Thankfully that storm was an extraordinary event, at least for July, and one that wrought no mean destruction in the capital. Rain of such force is expected in August but not so much now. We had a violent storm again yesterday and I was fortunate that I had already called it a day and come back to my room by the time it struck. But for the most part the rains have been more gentle – refreshing the landscape with a shower in the night or a brief burst in the day. This is, of course, much more what the plants in the fields require – the more violent, tumultuous storms sweep away the topsoil and reduce the general fertility.

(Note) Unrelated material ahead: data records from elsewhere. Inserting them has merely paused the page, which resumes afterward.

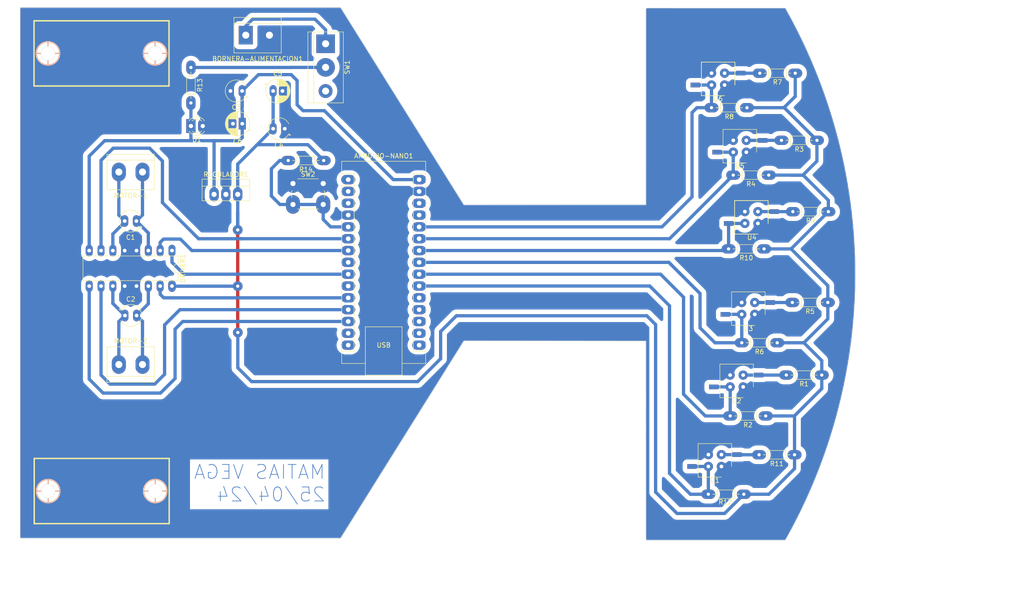
<source format=kicad_pcb>
(kicad_pcb
	(version 20240108)
	(generator "pcbnew")
	(generator_version "8.0")
	(general
		(thickness 1.6)
		(legacy_teardrops no)
	)
	(paper "A4")
	(layers
		(0 "F.Cu" signal)
		(31 "B.Cu" signal)
		(32 "B.Adhes" user "B.Adhesive")
		(33 "F.Adhes" user "F.Adhesive")
		(34 "B.Paste" user)
		(35 "F.Paste" user)
		(36 "B.SilkS" user "B.Silkscreen")
		(37 "F.SilkS" user "F.Silkscreen")
		(38 "B.Mask" user)
		(39 "F.Mask" user)
		(40 "Dwgs.User" user "User.Drawings")
		(41 "Cmts.User" user "User.Comments")
		(42 "Eco1.User" user "User.Eco1")
		(43 "Eco2.User" user "User.Eco2")
		(44 "Edge.Cuts" user)
		(45 "Margin" user)
		(46 "B.CrtYd" user "B.Courtyard")
		(47 "F.CrtYd" user "F.Courtyard")
		(48 "B.Fab" user)
		(49 "F.Fab" user)
		(50 "User.1" user)
		(51 "User.2" user)
		(52 "User.3" user)
		(53 "User.4" user)
		(54 "User.5" user)
		(55 "User.6" user)
		(56 "User.7" user)
		(57 "User.8" user)
		(58 "User.9" user)
	)
	(setup
		(stackup
			(layer "F.SilkS"
				(type "Top Silk Screen")
			)
			(layer "F.Paste"
				(type "Top Solder Paste")
			)
			(layer "F.Mask"
				(type "Top Solder Mask")
				(thickness 0.01)
			)
			(layer "F.Cu"
				(type "copper")
				(thickness 0.035)
			)
			(layer "dielectric 1"
				(type "core")
				(thickness 1.51)
				(material "FR4")
				(epsilon_r 4.5)
				(loss_tangent 0.02)
			)
			(layer "B.Cu"
				(type "copper")
				(thickness 0.035)
			)
			(layer "B.Mask"
				(type "Bottom Solder Mask")
				(thickness 0.01)
			)
			(layer "B.Paste"
				(type "Bottom Solder Paste")
			)
			(layer "B.SilkS"
				(type "Bottom Silk Screen")
			)
			(copper_finish "None")
			(dielectric_constraints no)
		)
		(pad_to_mask_clearance 0)
		(allow_soldermask_bridges_in_footprints no)
		(grid_origin 1 1)
		(pcbplotparams
			(layerselection 0x0000000_fffffffe)
			(plot_on_all_layers_selection 0x0000000_00000000)
			(disableapertmacros no)
			(usegerberextensions no)
			(usegerberattributes yes)
			(usegerberadvancedattributes yes)
			(creategerberjobfile yes)
			(dashed_line_dash_ratio 12.000000)
			(dashed_line_gap_ratio 3.000000)
			(svgprecision 4)
			(plotframeref no)
			(viasonmask no)
			(mode 1)
			(useauxorigin no)
			(hpglpennumber 1)
			(hpglpenspeed 20)
			(hpglpendiameter 15.000000)
			(pdf_front_fp_property_popups yes)
			(pdf_back_fp_property_popups yes)
			(dxfpolygonmode yes)
			(dxfimperialunits yes)
			(dxfusepcbnewfont yes)
			(psnegative no)
			(psa4output no)
			(plotreference yes)
			(plotvalue yes)
			(plotfptext yes)
			(plotinvisibletext no)
			(sketchpadsonfab no)
			(subtractmaskfromsilk no)
			(outputformat 4)
			(mirror no)
			(drillshape 1)
			(scaleselection 1)
			(outputdirectory "./")
		)
	)
	(net 0 "")
	(net 1 "GND")
	(net 2 "/OUT")
	(net 3 "/OUT 1")
	(net 4 "/OUT 2")
	(net 5 "/OUT 3")
	(net 6 "/OUT 4")
	(net 7 "/OUT 5")
	(net 8 "/MOTOR-1A")
	(net 9 "/MOTOR-1B")
	(net 10 "/MOTOR-2A")
	(net 11 "/MOTOR-2B")
	(net 12 "/EN-MOTOR-1")
	(net 13 "/EN-MOTOR-2")
	(net 14 "unconnected-(ARDUINO-NANO1-TX1-Pad1)")
	(net 15 "unconnected-(ARDUINO-NANO1-RX1-Pad2)")
	(net 16 "unconnected-(ARDUINO-NANO1-~{RESET}-Pad3)")
	(net 17 "VCC")
	(net 18 "Net-(U2-A)")
	(net 19 "Net-(U5-A)")
	(net 20 "Net-(U3-A)")
	(net 21 "Net-(U6-A)")
	(net 22 "Net-(U4-A)")
	(net 23 "Net-(U1-A)")
	(net 24 "unconnected-(ARDUINO-NANO1-MOSI-Pad14)")
	(net 25 "unconnected-(ARDUINO-NANO1-MISO-Pad15)")
	(net 26 "unconnected-(ARDUINO-NANO1-SCK-Pad16)")
	(net 27 "unconnected-(ARDUINO-NANO1-3V3-Pad17)")
	(net 28 "unconnected-(ARDUINO-NANO1-AREF-Pad18)")
	(net 29 "unconnected-(ARDUINO-NANO1-~{RESET}-Pad28)")
	(net 30 "unconnected-(ARDUINO-NANO1-A0-Pad19)")
	(net 31 "unconnected-(ARDUINO-NANO1-A1-Pad20)")
	(net 32 "+5V")
	(net 33 "/SWITCH")
	(net 34 "Net-(DRIVER1-2Y)")
	(net 35 "Net-(DRIVER1-1Y)")
	(net 36 "Net-(DRIVER1-3Y)")
	(net 37 "Net-(DRIVER1-4Y)")
	(net 38 "unconnected-(ARDUINO-NANO1-D7-Pad10)")
	(net 39 "unconnected-(ARDUINO-NANO1-D5-Pad8)")
	(net 40 "Net-(BORNERA-ALIMENTACION1-Pin_2)")
	(net 41 "Net-(SW1A-B)")
	(net 42 "unconnected-(ARDUINO-NANO1-+5V-Pad27)")
	(footprint "Capacitor_THT:CP_Radial_Tantal_D4.5mm_P2.50mm" (layer "F.Cu") (at 106.748857 55.415 180))
	(footprint "Package_TO_SOT_THT:TO-220-3_Vertical" (layer "F.Cu") (at 91.56 69.52))
	(footprint "Capacitor_THT:CP_Radial_Tantal_D4.5mm_P2.50mm" (layer "F.Cu") (at 74.868856 75.245 180))
	(footprint "Resistor_THT:R_Axial_DIN0204_L3.6mm_D1.6mm_P7.62mm_Horizontal" (layer "F.Cu") (at 216.415 43.49 180))
	(footprint "OptoDevice:Vishay_CNY70" (layer "F.Cu") (at 208.395 75.76 180))
	(footprint "Resistor_THT:R_Axial_DIN0204_L3.6mm_D1.6mm_P7.62mm_Horizontal" (layer "F.Cu") (at 210.715 65.38 180))
	(footprint "Module:Arduino_Nano" (layer "F.Cu") (at 120.38 66.345))
	(footprint "Capacitor_THT:CP_Radial_D5.0mm_P2.00mm" (layer "F.Cu") (at 104.244888 47.305))
	(footprint "Resistor_THT:R_Axial_DIN0204_L3.6mm_D1.6mm_P7.62mm_Horizontal" (layer "F.Cu") (at 223.525 73.23 180))
	(footprint "Library:Pololu_Micro_Con_Soporte_Simple" (layer "F.Cu") (at 67.379982 39.233797))
	(footprint "OptoDevice:Vishay_CNY70" (layer "F.Cu") (at 205.225 110.89 180))
	(footprint "Resistor_THT:R_Axial_DIN0204_L3.6mm_D1.6mm_P7.62mm_Horizontal" (layer "F.Cu") (at 223.415 92.74 180))
	(footprint "Resistor_THT:R_Axial_DIN0204_L3.6mm_D1.6mm_P7.62mm_Horizontal" (layer "F.Cu") (at 222.115 108.33 180))
	(footprint "Resistor_THT:R_Axial_DIN0204_L3.6mm_D1.6mm_P7.62mm_Horizontal" (layer "F.Cu") (at 221.075 57.91 180))
	(footprint "TerminalBlock:TerminalBlock_bornier-2_P5.08mm" (layer "F.Cu") (at 76.18 64.715 180))
	(footprint "Button_Switch_THT:SW_PUSH_6mm_H4.3mm" (layer "F.Cu") (at 108.51 67.185))
	(footprint "TerminalBlock:TerminalBlock_bornier-3_P5.08mm" (layer "F.Cu") (at 115.52 37.16 -90))
	(footprint "OptoDevice:Vishay_CNY70" (layer "F.Cu") (at 201.235 46.02 180))
	(footprint "Resistor_THT:R_Axial_DIN0204_L3.6mm_D1.6mm_P7.62mm_Horizontal" (layer "F.Cu") (at 86.585 42.255 -90))
	(footprint "OptoDevice:Vishay_CNY70" (layer "F.Cu") (at 200.545 127.96 180))
	(footprint "Capacitor_THT:CP_Radial_Tantal_D4.5mm_P2.50mm" (layer "F.Cu") (at 97.578857 47.305 180))
	(footprint "Resistor_THT:R_Axial_DIN0204_L3.6mm_D1.6mm_P7.62mm_Horizontal" (layer "F.Cu") (at 209.715 81.235 180))
	(footprint "Capacitor_THT:CP_Radial_D5.0mm_P2.00mm" (layer "F.Cu") (at 97.615 54.34 180))
	(footprint "Library:Pololu_Micro_Con_Soporte_Simple" (layer "F.Cu") (at 67.419982 133.253797))
	(footprint "Package_DIP:DIP-16_W7.62mm" (layer "F.Cu") (at 82.515 81.595 -90))
	(footprint "TerminalBlock:TerminalBlock_bornier-2_P5.08mm"
		(layer "F.Cu
... [301423 chars truncated]
</source>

There is another great benefit to me of this – that it is consistently cloudy almost all of every day and the daytime temperature is much more manageable than I have ever found it before. On all my previous visits the sun has reared high and fierce in a cloudless sky and has made it easy to understand why the Bissa word for sun – husu – is the same that is for god. Working in the middle of the day in such conditions is very difficult and you have to retreat into the shade wherever you can find it. Photography is well nigh impossible for most of the day because the light is simply too bright and all the details of people’s faces is lost.
So being here in the rains is proving to be a blessing. There is a flipside, however, which is that we are not seeing any of the golden, magical light of early morning and late afternoon, which is when all my previous photographs of village life have inevitably been taken. The photographs I am taking now will, as a result, not match those of the past in terms of rich colour and intensity. But for the moment that is certainly a sacrifice I am prepared to make.